REQUIREMENTS —
Please copy every line of the records below word for word, with no changes.

>> Start

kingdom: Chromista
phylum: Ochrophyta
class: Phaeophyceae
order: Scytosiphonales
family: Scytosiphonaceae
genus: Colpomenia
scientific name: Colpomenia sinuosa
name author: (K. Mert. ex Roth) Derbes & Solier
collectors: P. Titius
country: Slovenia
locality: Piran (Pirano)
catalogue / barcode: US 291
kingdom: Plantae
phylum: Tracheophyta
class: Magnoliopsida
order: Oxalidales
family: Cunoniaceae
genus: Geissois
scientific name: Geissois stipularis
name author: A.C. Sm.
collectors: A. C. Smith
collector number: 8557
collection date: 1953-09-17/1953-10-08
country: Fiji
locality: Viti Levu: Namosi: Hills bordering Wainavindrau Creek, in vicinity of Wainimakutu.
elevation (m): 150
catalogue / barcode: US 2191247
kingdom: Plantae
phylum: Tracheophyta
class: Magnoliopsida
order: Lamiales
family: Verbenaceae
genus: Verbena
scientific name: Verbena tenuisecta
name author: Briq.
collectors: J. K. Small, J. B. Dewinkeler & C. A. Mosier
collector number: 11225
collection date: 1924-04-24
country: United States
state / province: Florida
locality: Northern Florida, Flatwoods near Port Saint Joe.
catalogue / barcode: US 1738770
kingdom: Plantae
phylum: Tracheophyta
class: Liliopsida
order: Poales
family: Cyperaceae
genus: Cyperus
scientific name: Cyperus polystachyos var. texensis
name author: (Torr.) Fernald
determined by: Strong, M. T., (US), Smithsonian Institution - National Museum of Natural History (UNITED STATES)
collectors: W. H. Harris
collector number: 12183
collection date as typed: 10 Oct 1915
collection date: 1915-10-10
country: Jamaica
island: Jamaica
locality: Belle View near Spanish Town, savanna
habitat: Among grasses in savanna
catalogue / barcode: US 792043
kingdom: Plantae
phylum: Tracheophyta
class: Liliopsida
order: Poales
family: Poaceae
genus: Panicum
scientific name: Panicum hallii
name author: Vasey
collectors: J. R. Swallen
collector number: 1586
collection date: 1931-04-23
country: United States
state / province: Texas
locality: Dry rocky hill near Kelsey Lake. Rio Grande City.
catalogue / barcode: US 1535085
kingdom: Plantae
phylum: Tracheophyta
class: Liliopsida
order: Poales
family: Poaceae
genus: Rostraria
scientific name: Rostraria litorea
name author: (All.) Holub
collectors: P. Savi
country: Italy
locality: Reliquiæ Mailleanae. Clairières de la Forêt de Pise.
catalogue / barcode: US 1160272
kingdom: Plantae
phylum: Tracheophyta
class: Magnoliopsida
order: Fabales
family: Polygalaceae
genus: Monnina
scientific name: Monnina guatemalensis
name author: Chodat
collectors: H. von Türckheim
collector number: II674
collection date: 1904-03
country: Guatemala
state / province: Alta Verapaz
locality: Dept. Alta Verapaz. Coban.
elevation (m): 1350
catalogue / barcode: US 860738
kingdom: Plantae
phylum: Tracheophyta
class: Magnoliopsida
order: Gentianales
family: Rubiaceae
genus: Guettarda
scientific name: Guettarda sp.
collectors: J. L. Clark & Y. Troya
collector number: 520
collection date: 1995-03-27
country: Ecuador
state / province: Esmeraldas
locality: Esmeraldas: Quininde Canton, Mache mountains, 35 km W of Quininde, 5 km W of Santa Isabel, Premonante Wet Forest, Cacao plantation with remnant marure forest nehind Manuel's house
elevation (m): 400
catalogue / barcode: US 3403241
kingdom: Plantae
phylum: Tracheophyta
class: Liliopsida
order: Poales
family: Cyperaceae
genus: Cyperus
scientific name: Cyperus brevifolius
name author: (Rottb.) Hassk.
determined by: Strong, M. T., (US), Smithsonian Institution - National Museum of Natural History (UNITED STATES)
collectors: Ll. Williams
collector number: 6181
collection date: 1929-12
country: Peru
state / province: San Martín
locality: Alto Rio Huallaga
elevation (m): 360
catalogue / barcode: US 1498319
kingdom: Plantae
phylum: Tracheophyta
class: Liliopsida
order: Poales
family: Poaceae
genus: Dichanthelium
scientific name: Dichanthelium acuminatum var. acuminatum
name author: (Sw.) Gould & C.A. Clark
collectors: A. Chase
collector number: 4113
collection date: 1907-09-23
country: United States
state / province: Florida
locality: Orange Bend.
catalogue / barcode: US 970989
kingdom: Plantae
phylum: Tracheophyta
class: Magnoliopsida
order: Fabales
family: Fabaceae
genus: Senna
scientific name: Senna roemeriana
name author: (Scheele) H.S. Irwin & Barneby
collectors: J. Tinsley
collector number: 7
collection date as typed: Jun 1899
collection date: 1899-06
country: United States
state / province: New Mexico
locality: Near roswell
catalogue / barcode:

>> End

ANSWER TO THE EXERCISE —
kingdom: Chromista
phylum: Ochrophyta
class: Phaeophyceae
order: Scytosiphonales
family: Scytosiphonaceae
genus: Colpomenia
scientific name: Colpomenia sinuosa
name author: (K. Mert. ex Roth) Derbes & Solier
collectors: P. Titius
country: Slovenia
locality: Piran (Pirano)
catalogue / barcode: US 291
kingdom: Plantae
phylum: Tracheophyta
class: Magnoliopsida
order: Oxalidales
family: Cunoniaceae
genus: Geissois
scientific name: Geissois stipularis
name author: A.C. Sm.
collectors: A. C. Smith
collector number: 8557
collection date: 1953-09-17/1953-10-08
country: Fiji
locality: Viti Levu: Namosi: Hills bordering Wainavindrau Creek, in vicinity of Wainimakutu.
elevation (m): 150
catalogue / barcode: US 2191247
kingdom: Plantae
phylum: Tracheophyta
class: Magnoliopsida
order: Lamiales
family: Verbenaceae
genus: Verbena
scientific name: Verbena tenuisecta
name author: Briq.
collectors: J. K. Small, J. B. Dewinkeler & C. A. Mosier
collector number: 11225
collection date: 1924-04-24
country: United States
state / province: Florida
locality: Northern Florida, Flatwoods near Port Saint Joe.
catalogue / barcode: US 1738770
kingdom: Plantae
phylum: Tracheophyta
class: Liliopsida
order: Poales
family: Cyperaceae
genus: Cyperus
scientific name: Cyperus polystachyos var. texensis
name author: (Torr.) Fernald
determined by: Strong, M. T., (US), Smithsonian Institution - National Museum of Natural History (UNITED STATES)
collectors: W. H. Harris
collector number: 12183
collection date as typed: 10 Oct 1915
collection date: 1915-10-10
country: Jamaica
island: Jamaica
locality: Belle View near Spanish Town, savanna
habitat: Among grasses in savanna
catalogue / barcode: US 792043
kingdom: Plantae
phylum: Tracheophyta
class: Liliopsida
order: Poales
family: Poaceae
genus: Panicum
scientific name: Panicum hallii
name author: Vasey
collectors: J. R. Swallen
collector number: 1586
collection date: 1931-04-23
country: United States
state / province: Texas
locality: Dry rocky hill near Kelsey Lake. Rio Grande City.
catalogue / barcode: US 1535085
kingdom: Plantae
phylum: Tracheophyta
class: Liliopsida
order: Poales
family: Poaceae
genus: Rostraria
scientific name: Rostraria litorea
name author: (All.) Holub
collectors: P. Savi
country: Italy
locality: Reliquiæ Mailleanae. Clairières de la Forêt de Pise.
catalogue / barcode: US 1160272
kingdom: Plantae
phylum: Tracheophyta
class: Magnoliopsida
order: Fabales
family: Polygalaceae
genus: Monnina
scientific name: Monnina guatemalensis
name author: Chodat
collectors: H. von Türckheim
collector number: II674
collection date: 1904-03
country: Guatemala
state / province: Alta Verapaz
locality: Dept. Alta Verapaz. Coban.
elevation (m): 1350
catalogue / barcode: US 860738
kingdom: Plantae
phylum: Tracheophyta
class: Magnoliopsida
order: Gentianales
family: Rubiaceae
genus: Guettarda
scientific name: Guettarda sp.
collectors: J. L. Clark & Y. Troya
collector number: 520
collection date: 1995-03-27
country: Ecuador
state / province: Esmeraldas
locality: Esmeraldas: Quininde Canton, Mache mountains, 35 km W of Quininde, 5 km W of Santa Isabel, Premonante Wet Forest, Cacao plantation with remnant marure forest nehind Manuel's house
elevation (m): 400
catalogue / barcode: US 3403241
kingdom: Plantae
phylum: Tracheophyta
class: Liliopsida
order: Poales
family: Cyperaceae
genus: Cyperus
scientific name: Cyperus brevifolius
name author: (Rottb.) Hassk.
determined by: Strong, M. T., (US), Smithsonian Institution - National Museum of Natural History (UNITED STATES)
collectors: Ll. Williams
collector number: 6181
collection date: 1929-12
country: Peru
state / province: San Martín
locality: Alto Rio Huallaga
elevation (m): 360
catalogue / barcode: US 1498319
kingdom: Plantae
phylum: Tracheophyta
class: Liliopsida
order: Poales
family: Poaceae
genus: Dichanthelium
scientific name: Dichanthelium acuminatum var. acuminatum
name author: (Sw.) Gould & C.A. Clark
collectors: A. Chase
collector number: 4113
collection date: 1907-09-23
country: United States
state / province: Florida
locality: Orange Bend.
catalogue / barcode: US 970989
kingdom: Plantae
phylum: Tracheophyta
class: Magnoliopsida
order: Fabales
family: Fabaceae
genus: Senna
scientific name: Senna roemeriana
name author: (Scheele) H.S. Irwin & Barneby
collectors: J. Tinsley
collector number: 7
collection date as typed: Jun 1899
collection date: 1899-06
country: United States
state / province: New Mexico
locality: Near roswell
catalogue / barcode:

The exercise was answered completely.